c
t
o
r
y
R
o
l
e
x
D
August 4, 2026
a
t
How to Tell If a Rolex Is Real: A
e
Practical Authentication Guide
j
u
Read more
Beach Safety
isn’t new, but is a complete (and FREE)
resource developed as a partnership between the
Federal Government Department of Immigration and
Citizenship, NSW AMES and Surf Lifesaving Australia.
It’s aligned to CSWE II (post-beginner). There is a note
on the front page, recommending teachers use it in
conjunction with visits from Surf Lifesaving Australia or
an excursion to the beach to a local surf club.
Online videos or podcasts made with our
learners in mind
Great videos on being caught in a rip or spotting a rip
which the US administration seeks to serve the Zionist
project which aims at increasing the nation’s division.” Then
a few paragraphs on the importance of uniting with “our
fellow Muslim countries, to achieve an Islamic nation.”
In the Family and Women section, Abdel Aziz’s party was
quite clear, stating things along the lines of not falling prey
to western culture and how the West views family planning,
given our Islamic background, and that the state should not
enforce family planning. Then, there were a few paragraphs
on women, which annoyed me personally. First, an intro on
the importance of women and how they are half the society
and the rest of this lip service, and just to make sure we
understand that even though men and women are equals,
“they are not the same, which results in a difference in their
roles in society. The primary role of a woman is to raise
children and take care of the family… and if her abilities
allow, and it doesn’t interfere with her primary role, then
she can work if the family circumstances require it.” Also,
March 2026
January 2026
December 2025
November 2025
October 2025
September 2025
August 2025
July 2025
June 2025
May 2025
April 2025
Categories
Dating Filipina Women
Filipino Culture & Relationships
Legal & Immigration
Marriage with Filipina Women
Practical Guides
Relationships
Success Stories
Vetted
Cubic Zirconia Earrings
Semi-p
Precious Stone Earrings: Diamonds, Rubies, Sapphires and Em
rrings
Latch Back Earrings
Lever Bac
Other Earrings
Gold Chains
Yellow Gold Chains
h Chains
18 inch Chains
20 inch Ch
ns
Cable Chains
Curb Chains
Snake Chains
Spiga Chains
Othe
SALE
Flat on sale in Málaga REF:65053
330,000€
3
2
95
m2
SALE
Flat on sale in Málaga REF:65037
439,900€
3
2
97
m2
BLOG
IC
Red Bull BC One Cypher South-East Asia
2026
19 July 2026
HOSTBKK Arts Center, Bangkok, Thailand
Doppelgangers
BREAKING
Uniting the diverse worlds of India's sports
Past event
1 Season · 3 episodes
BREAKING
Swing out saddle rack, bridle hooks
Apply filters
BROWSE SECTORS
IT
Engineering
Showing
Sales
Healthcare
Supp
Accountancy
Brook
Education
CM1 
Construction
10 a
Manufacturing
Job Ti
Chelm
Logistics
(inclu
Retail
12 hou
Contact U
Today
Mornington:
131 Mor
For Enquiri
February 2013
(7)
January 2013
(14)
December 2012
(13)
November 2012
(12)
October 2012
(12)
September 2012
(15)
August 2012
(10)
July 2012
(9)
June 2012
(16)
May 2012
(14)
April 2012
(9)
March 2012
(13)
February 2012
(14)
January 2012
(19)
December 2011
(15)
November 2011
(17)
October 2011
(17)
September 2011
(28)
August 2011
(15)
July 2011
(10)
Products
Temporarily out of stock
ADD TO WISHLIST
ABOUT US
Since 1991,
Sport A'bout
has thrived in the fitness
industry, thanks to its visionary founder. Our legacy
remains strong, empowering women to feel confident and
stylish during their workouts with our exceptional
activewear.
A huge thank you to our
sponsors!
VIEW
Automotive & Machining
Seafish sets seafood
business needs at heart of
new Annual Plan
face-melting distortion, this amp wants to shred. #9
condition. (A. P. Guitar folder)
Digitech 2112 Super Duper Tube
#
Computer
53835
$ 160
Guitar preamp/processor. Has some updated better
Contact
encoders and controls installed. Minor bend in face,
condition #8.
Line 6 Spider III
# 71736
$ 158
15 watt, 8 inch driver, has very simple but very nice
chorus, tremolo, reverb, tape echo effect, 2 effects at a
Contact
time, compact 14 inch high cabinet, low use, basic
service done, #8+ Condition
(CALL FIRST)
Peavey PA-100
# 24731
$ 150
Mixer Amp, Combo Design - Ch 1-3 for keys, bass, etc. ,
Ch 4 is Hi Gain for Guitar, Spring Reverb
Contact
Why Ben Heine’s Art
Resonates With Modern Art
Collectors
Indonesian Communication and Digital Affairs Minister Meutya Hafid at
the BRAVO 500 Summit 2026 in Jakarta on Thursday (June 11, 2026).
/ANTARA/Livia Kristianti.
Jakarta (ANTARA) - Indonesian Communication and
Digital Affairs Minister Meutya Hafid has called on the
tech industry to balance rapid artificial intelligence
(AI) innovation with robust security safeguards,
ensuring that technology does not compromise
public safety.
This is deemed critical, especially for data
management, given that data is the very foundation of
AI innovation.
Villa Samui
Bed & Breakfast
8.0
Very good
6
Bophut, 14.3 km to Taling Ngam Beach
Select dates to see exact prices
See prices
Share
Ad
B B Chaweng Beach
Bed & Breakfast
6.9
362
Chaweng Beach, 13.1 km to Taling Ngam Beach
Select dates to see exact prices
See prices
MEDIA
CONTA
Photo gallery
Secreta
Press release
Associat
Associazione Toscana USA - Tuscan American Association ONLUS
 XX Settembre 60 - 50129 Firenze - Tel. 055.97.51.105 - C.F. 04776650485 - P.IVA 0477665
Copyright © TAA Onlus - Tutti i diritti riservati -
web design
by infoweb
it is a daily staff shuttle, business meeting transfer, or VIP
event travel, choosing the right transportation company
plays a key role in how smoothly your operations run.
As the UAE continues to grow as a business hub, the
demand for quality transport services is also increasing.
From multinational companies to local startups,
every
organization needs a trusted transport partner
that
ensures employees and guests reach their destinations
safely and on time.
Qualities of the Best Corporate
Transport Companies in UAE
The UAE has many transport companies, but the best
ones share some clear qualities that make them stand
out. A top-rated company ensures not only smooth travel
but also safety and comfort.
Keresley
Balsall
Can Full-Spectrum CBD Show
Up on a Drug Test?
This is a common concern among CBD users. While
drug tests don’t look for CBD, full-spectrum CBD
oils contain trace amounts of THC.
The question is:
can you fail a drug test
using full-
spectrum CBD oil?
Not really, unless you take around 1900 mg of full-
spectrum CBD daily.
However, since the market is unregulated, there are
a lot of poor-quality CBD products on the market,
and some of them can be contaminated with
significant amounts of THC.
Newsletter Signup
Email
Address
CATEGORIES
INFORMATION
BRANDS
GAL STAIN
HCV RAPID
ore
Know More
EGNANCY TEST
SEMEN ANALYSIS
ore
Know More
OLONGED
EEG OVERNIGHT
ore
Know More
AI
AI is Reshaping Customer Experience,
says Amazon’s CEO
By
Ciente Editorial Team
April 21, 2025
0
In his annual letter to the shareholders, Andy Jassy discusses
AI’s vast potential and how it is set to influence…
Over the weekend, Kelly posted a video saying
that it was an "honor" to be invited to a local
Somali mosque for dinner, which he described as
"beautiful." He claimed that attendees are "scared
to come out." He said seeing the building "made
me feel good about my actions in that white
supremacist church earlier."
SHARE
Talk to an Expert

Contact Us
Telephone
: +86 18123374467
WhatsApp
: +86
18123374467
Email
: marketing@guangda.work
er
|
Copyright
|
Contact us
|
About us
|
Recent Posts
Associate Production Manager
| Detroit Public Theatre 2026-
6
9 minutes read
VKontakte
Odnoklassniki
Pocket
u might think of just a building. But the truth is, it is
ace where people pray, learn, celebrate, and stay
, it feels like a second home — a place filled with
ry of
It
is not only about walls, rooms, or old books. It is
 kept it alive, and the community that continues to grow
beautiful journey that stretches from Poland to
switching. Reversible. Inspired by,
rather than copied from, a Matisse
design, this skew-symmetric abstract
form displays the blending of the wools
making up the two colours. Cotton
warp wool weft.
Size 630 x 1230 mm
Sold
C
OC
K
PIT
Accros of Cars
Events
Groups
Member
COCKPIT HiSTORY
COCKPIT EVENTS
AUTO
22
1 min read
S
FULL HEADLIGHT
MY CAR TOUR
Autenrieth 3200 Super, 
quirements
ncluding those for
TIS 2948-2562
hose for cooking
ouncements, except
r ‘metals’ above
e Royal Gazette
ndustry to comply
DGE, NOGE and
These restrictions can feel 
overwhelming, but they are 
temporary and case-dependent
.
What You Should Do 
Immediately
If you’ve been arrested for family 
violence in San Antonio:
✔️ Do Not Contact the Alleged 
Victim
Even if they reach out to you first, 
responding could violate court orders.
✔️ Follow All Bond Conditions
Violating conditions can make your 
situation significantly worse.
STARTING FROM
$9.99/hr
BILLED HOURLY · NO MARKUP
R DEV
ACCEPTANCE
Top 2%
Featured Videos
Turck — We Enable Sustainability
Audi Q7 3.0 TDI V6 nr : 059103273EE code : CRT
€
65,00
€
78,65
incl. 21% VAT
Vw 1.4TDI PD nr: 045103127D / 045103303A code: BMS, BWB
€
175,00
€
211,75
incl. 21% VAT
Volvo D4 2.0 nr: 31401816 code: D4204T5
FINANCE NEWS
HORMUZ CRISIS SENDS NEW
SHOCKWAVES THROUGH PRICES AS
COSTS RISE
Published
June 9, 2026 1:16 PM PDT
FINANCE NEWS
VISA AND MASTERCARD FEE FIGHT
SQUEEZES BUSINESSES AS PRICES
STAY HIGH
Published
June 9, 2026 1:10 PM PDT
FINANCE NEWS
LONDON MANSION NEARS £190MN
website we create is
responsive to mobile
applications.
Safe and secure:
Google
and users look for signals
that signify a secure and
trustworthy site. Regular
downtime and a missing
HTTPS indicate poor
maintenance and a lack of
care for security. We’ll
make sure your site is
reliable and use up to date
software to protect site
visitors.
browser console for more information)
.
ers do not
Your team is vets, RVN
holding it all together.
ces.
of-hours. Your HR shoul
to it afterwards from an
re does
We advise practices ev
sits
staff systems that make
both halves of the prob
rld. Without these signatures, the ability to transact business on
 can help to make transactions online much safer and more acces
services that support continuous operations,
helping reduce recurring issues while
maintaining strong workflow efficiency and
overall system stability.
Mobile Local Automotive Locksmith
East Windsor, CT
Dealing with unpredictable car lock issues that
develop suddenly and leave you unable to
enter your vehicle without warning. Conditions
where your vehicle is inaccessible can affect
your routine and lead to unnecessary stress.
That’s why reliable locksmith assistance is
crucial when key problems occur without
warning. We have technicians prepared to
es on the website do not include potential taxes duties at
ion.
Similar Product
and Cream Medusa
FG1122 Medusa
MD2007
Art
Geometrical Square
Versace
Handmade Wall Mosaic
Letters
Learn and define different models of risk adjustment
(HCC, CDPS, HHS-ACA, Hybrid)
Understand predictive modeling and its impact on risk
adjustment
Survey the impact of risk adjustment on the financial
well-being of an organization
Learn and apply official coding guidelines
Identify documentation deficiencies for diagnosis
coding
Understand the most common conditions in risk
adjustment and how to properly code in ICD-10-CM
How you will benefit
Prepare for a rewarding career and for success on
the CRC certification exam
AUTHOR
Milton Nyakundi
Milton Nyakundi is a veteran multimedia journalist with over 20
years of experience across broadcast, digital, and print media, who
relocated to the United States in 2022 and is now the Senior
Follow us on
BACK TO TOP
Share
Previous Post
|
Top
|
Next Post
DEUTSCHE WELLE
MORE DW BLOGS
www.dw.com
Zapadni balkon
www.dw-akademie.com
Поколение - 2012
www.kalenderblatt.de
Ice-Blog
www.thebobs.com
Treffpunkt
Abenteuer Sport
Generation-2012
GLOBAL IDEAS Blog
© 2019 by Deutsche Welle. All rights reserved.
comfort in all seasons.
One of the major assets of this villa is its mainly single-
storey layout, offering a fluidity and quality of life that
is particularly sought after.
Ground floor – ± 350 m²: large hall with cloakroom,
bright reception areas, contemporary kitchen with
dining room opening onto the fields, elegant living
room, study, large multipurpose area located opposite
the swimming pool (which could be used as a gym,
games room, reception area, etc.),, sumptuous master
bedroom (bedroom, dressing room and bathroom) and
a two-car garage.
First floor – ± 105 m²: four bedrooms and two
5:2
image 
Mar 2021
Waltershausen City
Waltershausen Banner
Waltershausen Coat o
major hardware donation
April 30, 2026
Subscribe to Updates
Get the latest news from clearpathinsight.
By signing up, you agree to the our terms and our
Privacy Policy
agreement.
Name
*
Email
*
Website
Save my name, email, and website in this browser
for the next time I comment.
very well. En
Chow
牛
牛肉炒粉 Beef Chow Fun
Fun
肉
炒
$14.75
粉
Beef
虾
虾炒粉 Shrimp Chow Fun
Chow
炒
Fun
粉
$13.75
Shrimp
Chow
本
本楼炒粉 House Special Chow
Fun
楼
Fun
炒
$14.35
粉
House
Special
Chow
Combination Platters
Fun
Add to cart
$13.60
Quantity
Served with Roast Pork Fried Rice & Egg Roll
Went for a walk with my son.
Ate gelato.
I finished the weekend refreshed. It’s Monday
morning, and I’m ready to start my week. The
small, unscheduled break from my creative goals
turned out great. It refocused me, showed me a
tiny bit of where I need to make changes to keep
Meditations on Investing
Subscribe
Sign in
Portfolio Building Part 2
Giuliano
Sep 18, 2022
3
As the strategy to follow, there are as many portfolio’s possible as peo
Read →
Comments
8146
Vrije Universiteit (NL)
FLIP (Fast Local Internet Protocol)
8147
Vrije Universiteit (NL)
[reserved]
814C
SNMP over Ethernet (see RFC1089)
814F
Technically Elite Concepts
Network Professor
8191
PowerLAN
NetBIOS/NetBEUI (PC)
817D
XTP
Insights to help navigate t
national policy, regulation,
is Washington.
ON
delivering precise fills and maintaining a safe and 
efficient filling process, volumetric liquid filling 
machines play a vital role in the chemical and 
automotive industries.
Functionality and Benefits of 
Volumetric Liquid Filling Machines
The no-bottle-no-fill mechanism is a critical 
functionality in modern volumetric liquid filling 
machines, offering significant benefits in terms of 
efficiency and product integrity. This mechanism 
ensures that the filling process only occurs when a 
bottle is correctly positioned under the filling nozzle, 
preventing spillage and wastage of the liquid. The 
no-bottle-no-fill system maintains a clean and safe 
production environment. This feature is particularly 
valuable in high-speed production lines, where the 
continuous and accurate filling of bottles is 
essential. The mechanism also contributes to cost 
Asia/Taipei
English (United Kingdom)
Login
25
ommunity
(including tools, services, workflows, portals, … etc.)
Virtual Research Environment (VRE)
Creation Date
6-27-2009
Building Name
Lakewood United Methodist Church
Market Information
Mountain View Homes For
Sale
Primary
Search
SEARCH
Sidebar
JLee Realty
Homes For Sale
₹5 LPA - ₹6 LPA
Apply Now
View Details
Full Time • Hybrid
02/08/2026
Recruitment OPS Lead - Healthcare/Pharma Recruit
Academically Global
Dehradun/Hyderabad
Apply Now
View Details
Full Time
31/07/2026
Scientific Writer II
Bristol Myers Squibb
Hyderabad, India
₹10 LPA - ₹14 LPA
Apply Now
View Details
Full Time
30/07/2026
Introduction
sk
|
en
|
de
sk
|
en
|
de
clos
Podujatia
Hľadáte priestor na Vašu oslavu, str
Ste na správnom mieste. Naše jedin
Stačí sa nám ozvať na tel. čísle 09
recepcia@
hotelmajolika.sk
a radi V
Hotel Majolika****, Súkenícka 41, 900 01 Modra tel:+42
▬▬▬▬▬▬▬▬▬▬
• [What you will do]: State how many lines of the records above contain the word "Málaga", and give only that number.

• [Task solution]: 2